I picked up the August 2006 issue of National Geographic in the “Library” yesterday and it fell open to the “Great Smokey Mountains”. Their opening comments on Gatlinburg really hit a nerve because the only time I tried to make it into the National Park wasn’t planned, just a hey, we’re driving by…let just drive through. Bad mistake…after a couple of hours trying to move in traffic we were running out gas and time, so, I found a road that looked like it would get us over the mountain and on to a state highway heading north…it did, and we never looked back.
The part of the article that hit home though was about the biodiversity of the area. The author spoke of a survey that was started in 1997 to count the species in the park, and the count to date is over 14,000 species. While the article deals specifically with the Smokey Mountains, it brought back the feelings I had on first entering the woods on Nettles Knob in Watauga County, North Carolina.

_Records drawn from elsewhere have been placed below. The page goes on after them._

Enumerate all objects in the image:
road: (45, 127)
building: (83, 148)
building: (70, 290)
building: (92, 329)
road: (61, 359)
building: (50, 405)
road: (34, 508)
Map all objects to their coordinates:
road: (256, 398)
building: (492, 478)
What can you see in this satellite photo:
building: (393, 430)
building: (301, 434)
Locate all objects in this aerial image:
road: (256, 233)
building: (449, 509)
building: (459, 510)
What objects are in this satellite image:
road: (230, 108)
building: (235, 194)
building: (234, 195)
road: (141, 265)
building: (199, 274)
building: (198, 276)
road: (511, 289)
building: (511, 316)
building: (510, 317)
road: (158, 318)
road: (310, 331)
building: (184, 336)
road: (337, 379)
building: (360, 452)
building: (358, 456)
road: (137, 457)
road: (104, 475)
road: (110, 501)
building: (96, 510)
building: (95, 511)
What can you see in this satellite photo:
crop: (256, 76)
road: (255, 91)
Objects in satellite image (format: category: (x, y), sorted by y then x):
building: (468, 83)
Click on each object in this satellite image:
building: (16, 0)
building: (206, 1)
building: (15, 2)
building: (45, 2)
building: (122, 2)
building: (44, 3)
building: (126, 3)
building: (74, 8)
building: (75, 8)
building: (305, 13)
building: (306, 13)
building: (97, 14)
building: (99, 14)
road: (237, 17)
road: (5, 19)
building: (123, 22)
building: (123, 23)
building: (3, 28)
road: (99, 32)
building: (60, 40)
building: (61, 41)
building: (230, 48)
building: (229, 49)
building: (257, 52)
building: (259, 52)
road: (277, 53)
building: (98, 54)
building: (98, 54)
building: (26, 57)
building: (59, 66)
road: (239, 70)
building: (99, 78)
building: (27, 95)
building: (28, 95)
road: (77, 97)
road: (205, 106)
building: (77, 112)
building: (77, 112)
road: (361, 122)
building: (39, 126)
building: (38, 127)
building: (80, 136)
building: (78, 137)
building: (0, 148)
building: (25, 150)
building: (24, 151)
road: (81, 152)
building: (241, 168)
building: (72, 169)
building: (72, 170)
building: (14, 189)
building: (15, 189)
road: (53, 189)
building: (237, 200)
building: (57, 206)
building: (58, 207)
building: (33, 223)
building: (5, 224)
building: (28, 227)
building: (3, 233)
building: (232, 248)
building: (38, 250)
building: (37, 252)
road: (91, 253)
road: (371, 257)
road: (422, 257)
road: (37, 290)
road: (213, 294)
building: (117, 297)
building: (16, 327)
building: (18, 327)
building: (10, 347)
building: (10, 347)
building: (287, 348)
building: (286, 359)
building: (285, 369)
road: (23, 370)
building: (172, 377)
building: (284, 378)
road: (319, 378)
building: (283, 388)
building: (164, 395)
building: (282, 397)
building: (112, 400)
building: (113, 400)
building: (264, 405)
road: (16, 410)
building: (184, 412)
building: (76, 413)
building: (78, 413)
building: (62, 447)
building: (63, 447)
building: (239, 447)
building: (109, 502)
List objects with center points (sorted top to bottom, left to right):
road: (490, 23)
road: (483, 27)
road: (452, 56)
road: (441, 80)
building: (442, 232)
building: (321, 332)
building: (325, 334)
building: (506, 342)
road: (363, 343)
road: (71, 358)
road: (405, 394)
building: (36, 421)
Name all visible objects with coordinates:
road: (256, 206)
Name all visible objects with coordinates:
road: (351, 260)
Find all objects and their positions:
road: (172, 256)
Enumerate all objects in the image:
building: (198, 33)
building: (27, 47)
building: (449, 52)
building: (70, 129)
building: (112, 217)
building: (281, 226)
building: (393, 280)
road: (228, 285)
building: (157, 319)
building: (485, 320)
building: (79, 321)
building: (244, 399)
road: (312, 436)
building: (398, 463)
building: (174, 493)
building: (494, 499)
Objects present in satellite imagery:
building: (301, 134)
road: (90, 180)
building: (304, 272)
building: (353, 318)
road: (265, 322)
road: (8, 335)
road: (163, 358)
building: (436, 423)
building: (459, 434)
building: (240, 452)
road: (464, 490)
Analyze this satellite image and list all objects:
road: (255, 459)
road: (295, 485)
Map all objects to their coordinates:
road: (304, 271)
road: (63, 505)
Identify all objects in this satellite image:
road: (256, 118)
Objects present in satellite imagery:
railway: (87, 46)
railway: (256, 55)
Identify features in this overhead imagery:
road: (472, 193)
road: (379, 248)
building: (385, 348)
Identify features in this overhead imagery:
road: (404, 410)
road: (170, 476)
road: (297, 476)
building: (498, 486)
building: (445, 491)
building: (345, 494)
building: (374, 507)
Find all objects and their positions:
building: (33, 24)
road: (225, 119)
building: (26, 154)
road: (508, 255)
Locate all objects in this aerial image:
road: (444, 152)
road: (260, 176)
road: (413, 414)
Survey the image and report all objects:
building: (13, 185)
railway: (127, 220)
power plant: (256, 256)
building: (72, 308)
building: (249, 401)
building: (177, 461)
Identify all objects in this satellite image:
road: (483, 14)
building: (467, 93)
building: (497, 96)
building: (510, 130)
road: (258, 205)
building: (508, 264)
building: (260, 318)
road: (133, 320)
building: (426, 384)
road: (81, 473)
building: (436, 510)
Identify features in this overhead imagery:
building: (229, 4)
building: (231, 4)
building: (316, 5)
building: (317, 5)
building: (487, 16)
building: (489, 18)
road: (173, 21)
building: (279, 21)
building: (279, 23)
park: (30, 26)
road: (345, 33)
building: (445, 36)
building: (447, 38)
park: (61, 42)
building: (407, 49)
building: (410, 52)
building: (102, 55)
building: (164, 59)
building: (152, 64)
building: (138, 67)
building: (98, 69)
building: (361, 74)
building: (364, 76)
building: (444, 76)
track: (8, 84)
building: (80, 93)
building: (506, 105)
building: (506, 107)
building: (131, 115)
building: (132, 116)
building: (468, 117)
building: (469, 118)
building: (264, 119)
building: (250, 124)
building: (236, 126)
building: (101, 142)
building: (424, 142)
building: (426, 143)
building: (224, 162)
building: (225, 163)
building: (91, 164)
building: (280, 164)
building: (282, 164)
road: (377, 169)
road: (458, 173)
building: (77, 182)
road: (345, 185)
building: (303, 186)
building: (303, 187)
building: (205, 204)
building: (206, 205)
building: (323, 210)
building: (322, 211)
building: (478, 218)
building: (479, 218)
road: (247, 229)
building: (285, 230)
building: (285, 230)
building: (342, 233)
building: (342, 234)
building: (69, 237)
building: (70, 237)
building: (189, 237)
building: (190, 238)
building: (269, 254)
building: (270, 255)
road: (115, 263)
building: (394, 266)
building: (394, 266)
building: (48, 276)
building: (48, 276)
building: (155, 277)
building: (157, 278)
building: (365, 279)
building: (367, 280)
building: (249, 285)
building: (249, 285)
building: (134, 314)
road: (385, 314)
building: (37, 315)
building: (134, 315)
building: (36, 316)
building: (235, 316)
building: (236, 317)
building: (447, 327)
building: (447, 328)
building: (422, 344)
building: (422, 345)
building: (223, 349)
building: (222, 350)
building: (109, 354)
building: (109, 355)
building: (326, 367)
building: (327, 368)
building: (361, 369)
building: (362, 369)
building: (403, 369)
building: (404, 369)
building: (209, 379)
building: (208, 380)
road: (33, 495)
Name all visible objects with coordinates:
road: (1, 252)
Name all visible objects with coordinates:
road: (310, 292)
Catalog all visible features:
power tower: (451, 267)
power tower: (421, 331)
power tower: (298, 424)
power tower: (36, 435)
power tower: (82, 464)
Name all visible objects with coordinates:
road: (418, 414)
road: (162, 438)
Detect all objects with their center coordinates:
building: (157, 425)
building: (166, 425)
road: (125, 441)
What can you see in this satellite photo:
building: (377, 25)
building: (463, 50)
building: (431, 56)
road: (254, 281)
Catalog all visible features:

I was raised with the normal “Texas Pride”, you know they start pouring it down our throats with the first bottle. I was always told how the Big Thicket was a cross-road of biodiversity. This always led me to assume that the number of plants and animals in this area would be one of the highest found. I remember standing in a forested cove on the side of Nettles Knob and just being awed by the number of species I was looking at around me. The article on the Smokey’s mentioned a “carpet of green” and that pretty much summed up my experience.